German automaker Audi has, once again, claimed the title of overall winner in the Silvretta Electric Car Rally in Austria's Montafon region. The 2011 victory by the A1 e-tron follows the R8 e-tron's win in 2010. The second Audi in the rally, a Q5 fuel cell, finished in sixth place out of 32 vehicles.
After three days and 307 kilometers (190 miles), the A1 e-tron bearing number 206 was named the winner of the second Silvretta Electric Car Rally. The event took place from July 7 to 9 and was held on "highly taxing mountain roads" with inclines up to 15 percent. A1 e-tron driver, Franciscus van Meel, says that:
The A1 e-tron's 75-kilowatt electric motor, 12-kWh lithium-ion battery pack and single-disc, 254-cc rotary engine were apparently enough to propel the range-extended electric to the front of the pack, landing it in the winner's circle. See the complete victory-touting press release after the break.Sending an electric car into the Alps is one of the toughest challenges you can present it with. The fact that the A1 e-tron proved so impressive here is especially gratifying to me and it proves we're on the right track with our electric mobility approach of combining an electric motor with a combustion engine.
Audi repeats its 2010 victory in the 2011 Electric Car Rally
"The A1 e-tron succeeds even in the Alps," says Franciscus van Meel, Head of Electromobility Strategy at AUDI AG
Audi believes in electrification without fear of limited range
Audi is this year's overall winner of the second Silvretta Electric Car Rally in Austria's Montafon region. The 2011 victory of the A1 e-tron follows the R8 e-tron's win last year. The second Audi in the rally, a Q5 HFC with a fuel cell finished in sixth place. A total of 32 electric vehicles were evaluated.
After three days, 307 kilometers and a total altitude difference of 11,541 meters, the A1 e-tron bearing the number 206 was named the winner of the second Silvretta Electric Car Rally Montafon. The event took place from July 7-9 as part of the 14th Silvretta Classic. The name Silvretta refers to a group of mountains in the eastern Alps of Austria. The Audi A1 e-tron won against 31 competitors in a rally, that was held on highly taxing mountain roads with inclines up to 15 percent, presenting a special challenge to electric vehicles. The Audi Q5 HFC, which was also entered by Audi, achieved sixth place. This was the best final result of all cars with a fuel cell.

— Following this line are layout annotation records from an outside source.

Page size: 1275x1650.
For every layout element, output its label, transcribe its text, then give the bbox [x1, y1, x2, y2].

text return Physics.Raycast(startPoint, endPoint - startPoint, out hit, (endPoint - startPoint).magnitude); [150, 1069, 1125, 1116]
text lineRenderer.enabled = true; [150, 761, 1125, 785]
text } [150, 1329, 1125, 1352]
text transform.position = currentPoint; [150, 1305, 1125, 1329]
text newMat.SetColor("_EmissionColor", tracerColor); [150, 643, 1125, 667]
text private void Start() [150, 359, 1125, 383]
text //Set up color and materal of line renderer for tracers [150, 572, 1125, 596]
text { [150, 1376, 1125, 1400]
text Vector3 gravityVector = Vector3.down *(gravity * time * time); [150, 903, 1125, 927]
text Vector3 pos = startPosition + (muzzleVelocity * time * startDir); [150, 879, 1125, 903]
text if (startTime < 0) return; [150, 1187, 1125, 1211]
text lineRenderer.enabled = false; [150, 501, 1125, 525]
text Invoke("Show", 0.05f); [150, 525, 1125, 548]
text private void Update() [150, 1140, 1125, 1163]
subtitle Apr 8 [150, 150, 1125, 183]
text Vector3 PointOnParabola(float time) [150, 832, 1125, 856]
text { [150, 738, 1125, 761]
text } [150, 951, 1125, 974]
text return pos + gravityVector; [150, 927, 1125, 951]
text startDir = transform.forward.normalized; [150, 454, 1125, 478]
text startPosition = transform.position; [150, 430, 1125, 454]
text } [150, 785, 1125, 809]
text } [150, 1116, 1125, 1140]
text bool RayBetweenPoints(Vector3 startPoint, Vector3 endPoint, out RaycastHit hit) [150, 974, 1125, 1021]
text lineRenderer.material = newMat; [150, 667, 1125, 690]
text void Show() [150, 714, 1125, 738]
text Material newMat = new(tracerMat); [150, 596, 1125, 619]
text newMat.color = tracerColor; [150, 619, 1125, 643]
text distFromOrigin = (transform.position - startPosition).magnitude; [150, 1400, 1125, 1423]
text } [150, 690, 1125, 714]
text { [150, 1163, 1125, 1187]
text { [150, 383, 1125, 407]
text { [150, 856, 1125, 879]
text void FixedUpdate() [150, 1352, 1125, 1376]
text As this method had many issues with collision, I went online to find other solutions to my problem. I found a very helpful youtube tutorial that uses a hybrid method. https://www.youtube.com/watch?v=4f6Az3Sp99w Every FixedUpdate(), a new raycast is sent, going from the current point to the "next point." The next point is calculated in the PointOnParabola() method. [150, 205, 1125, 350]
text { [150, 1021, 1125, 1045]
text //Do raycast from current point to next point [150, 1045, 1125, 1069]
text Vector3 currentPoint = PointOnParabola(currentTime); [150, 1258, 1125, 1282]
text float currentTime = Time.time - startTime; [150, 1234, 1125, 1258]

The A1 e-tron contains technology that Audi's development engineers are using to study the mobility requirements for such a future-oriented concept. The technological basis includes an electric motor with a maximum output of 75 kW that is powered by a lithium-ion battery. The battery features a 12 kWh capacity and can be completely charged in 30 minutes (quick charge), or in less than three hours (standard charge). It offers a range of 50 kilometers. To prevent drivers from being stranded by an empty battery, the A1 e-tron also comes equipped with a combustion engine, which can charge the battery as needed. The one-disc rotary engine (254 cc) is located under the trunk floor; it provides 15 kW of output intended solely to charge the battery, rather than to directly power the wheels.
The A1 e-tron is designed with a local emission-free electric drive system, which is ideally suited for driving in a city.
During the rally the A1 e-tron was driven by Franciscus van Meel, Head of Electromobility Strategy at AUDI AG. Long-time Audi employee Gerhard Gruber took on the important role of co-driver. "Sending an electric car into the Alps is one of the toughest challenges you can present it with. The fact that the A1 e-tron proved so impressive here is especially gratifying to me and it proves we're on the right track with our electric mobility approach of combining an electric motor with a combustion engine . Many thanks to our dedicated team for making our second overall victory in a row possible," said van Meel after crossing the finish line.
Van Meel then went on to describe the rally itself: "On the first day we drove cautiously and despite a distance of just over 100 kilometers we finished with a lot of electricity left in the battery. On the second day we were better prepared and we were able to win the day; on day three we came in second, and in the end that was enough to win the overall victory. The car ran flawlessly. We're now looking forward to the 2012 rally. We already have a few ideas about the kind of concepts we'll enter with, of course."